L’usure de la mobilisation encourage logiquement la direction à tenter de reprendre la main. Après des semaines marquées par un faible niveau de production, traduction d’une forte résistance collective, voilà que Ford est passé à l’offensive. Des cadres, certains plus zélés et moins scrupuleux que d’autres, sont ressortis de leurs bureaux, sentant que le moment de la revanche était venu.
La pression a ainsi été remise sur les salariéEs, un savant mélange dosé de chantage et de menaces, avec un argument osé : si on veut un repreneur alors il faut montrer qu’on est sérieux et professionnel ! Une politique soutenue par le syndicat des cadres qui fait ainsi une volte-face spectaculaire bien que peu surprenante. Ce « syndicat » a trouvé un nouvel adversaire, qui n’est plus la direction de Ford, mais la CGT dont certains délégués sont particulièrement visés, pistés et menacés de sanctions car ils seraient facteurs de démotivation. Ainsi Ford implante un climat social d’une violence perfide.
Silences et revirements
Cette politique de remise en ordre vise à imposer une vision inéluctable du départ de Ford, bien aidée il faut le dire par le laisser-faire des pouvoirs publics, qui n’interviennent en aucune manière depuis plusieurs semaines.
En effet, nous n’avons plus aucune nouvelle du gouvernement, du préfet et des ténors locaux comme Juppé (Bordeaux Métropole) et Rousset (région). Après le discours « musclé » selon lequel Ford avait trahi et qu’il n’était pas question de la laisser partir, voilà un lourd silence qui ressemble à un début de revirement avec l’acceptation d’un éventuel repreneur.
Le journal Sud-Ouest est à la manœuvre, avec sa « une » significative du 23 avril, « Ford : qui va reprendre l’usine ? », juste le lendemain du succès de la journée de soutien aux salariéEs en lutte (débat-concert du 21). Cet article explique que Ford ne reviendra pas sur sa décision et qu’on va vers une reprise, et le nom d’un des repreneurs potentiels est donné. Sans plus d’information, sans preuve, sans demander aux syndicats, sans personne pour confirmer une telle info, ni le gouvernement, ni Ford, ni le prétendu repreneur…
Acteurs, pas spectateurs
Cet article n’est pas neutre, il prépare les esprits au départ inéluctable de Ford, au prétendu moindre mal d’une reprise, à l’idée que l’on n’a pas besoin de se mobiliser : l’usine sera sauvée parce qu’on s’occupe de nous. Ce qui fait du dégât dans la têtes des salariéEs comme de la population. Derrière, aucune réaction du gouvernement et des pouvoirs publics.
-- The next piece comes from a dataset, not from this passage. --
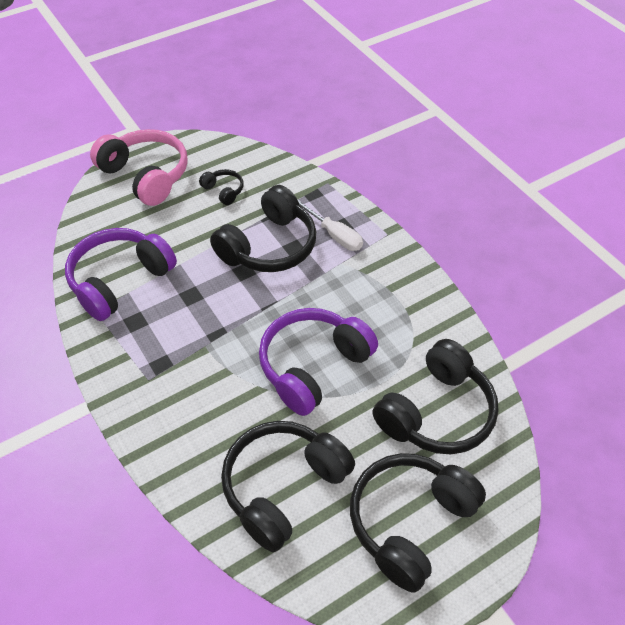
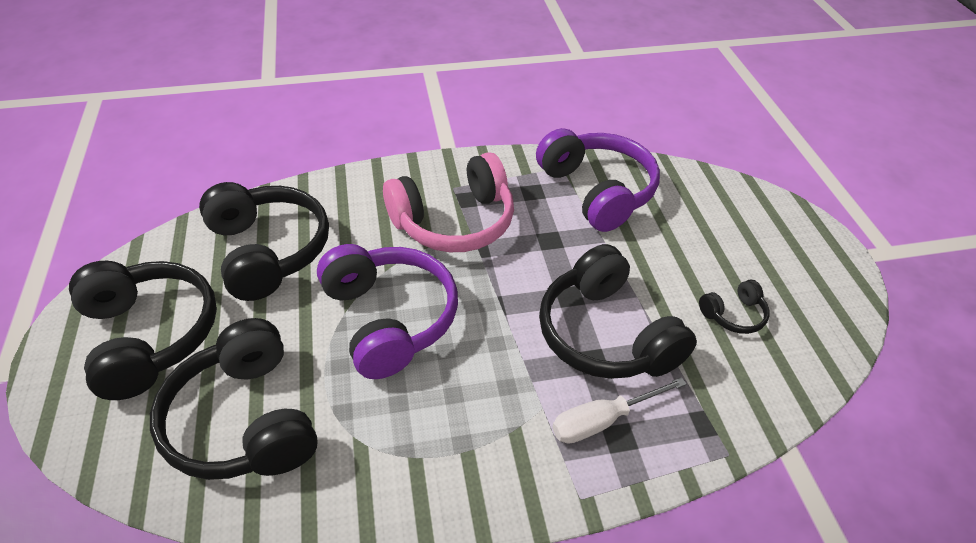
camera: 110 degrees right, 5 degrees down
(146, 175) = (780, 244): pink headphones -> pink headphones (454, 222)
Tel est le premier obstacle à la réussite de la mobilisation. Tout est fait pour que l’on subisse les évènements, pour que l’on soit spectateurs de notre propre histoire. Il y a bizarrement beaucoup de monde pour nous convaincre qu’il faut rester sage, juste faire confiance aux spécialistes qui sauraient mieux que nous : les dirigeants de Ford, le syndicat des cadres, le gouvernement, une flopée de cabinets, même les médias …
Alors que c’est exactement le contraire : c’est à nous salariéEs de mener la bataille contre la fatalité, contre les escroqueries comme celle de la multinationale Ford, contre l’irresponsabilité des responsables politiques, contre tous ceux qui nous font de l’intox.
La bataille est rude, mais nous n’avons pas dit notre dernier mot ni réalisé notre dernier exploit. Il nous faut juste reprendre un peu confiance en nous, dans notre force collective.